I want to share an idea for which I have not yet found any evidence
/support but knowledge based my own behaviors tells me there might be
something true about it. I wonder if the 'ACTS' of reading/writing can
limit the scope of discussion or degree to which a student can get
involved in a discussion. Discussing involves other skills than extracting
an argument from a flowing text; to summarize a discussion on a piece of
paper in a most complete and understandable way + quick always ends up
being a diagram in my case, NEVER a 'text'. I say this to show that
thinking-processes in a discussion might be more
plastic/dimensional/colored than those induced when reading a text.
Reading out texts to others most oftenly results in the reader having to
listen a couple of minutes before being able to fully participate. Apart
from these thoughts I can tell from experience that word-games or
assigning particular subjects/tasks to individual or groups of students
has not relaxed the situation but increased awareness of an artificial
classroom setting and reduced interest in the issue itself and therewith
conversation. Further I am honestly bored by students and think I do the
same to others when coming to class prepared for a discussion unless the
subject matter lies outside the range of the explainable within maybe 15
minutes of class-time. In the 'prepared case' most of the class time then
seems to be taken up by listing a large number of perceptions instead of
justifying one position or developing an argument (with arguing I refer to
the process involving reason, not simply colliding different views). I do
not think it would get too monotonous in a 'one-class/one-argument' case 
as I can always rethink how I came to my view and refine it to withstand
more criticism, a skill also to be developed further from practicing
discussion in class. If I fail I might adapt someone elses view or at least
reject my previously accepted one.

I suggest to introduce a topic to be disussed in class possibly using more
than one means of 'media' with immediate discussion without 'prepared'
experts and task of discussing/writing at the same time unless someone
wants to develop this skill in particular (e.g. I see this as a skill
distinct from either discussing or writing). 

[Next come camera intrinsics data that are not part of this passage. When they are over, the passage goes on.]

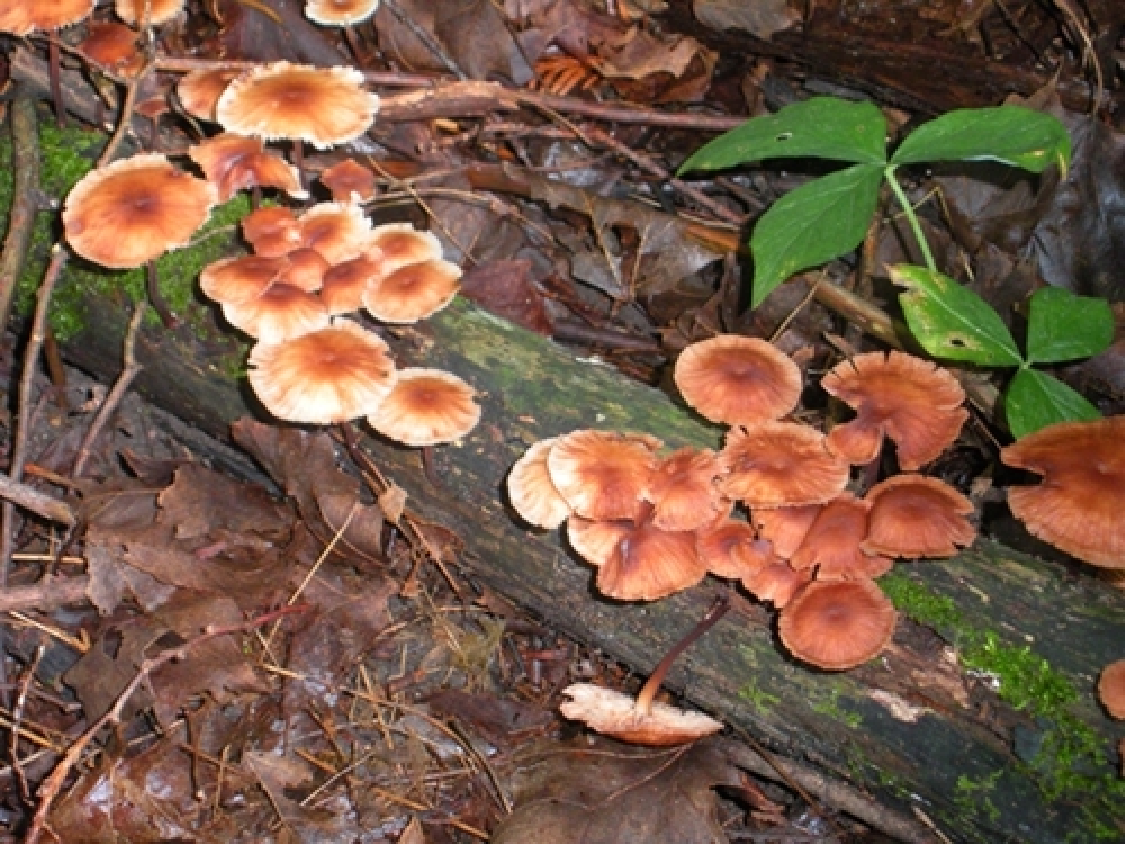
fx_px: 2080
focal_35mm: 64
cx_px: 562
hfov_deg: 30.3
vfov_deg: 22.9
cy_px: 422
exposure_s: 1/60
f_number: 4.6
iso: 295
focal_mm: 11.2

For those who disagree with the latter part referring to the
ineffectiveness of word-games etc. relative to the true picture of
discussions in real life I hope I have nevertheless given you some
thoughts about sitting, listening, thinking and speaking, 'all and only
these', at the same time as being different from a one-directional
author=>reader or student1=>student2 exchange of written information;
one might not foster but limit the other.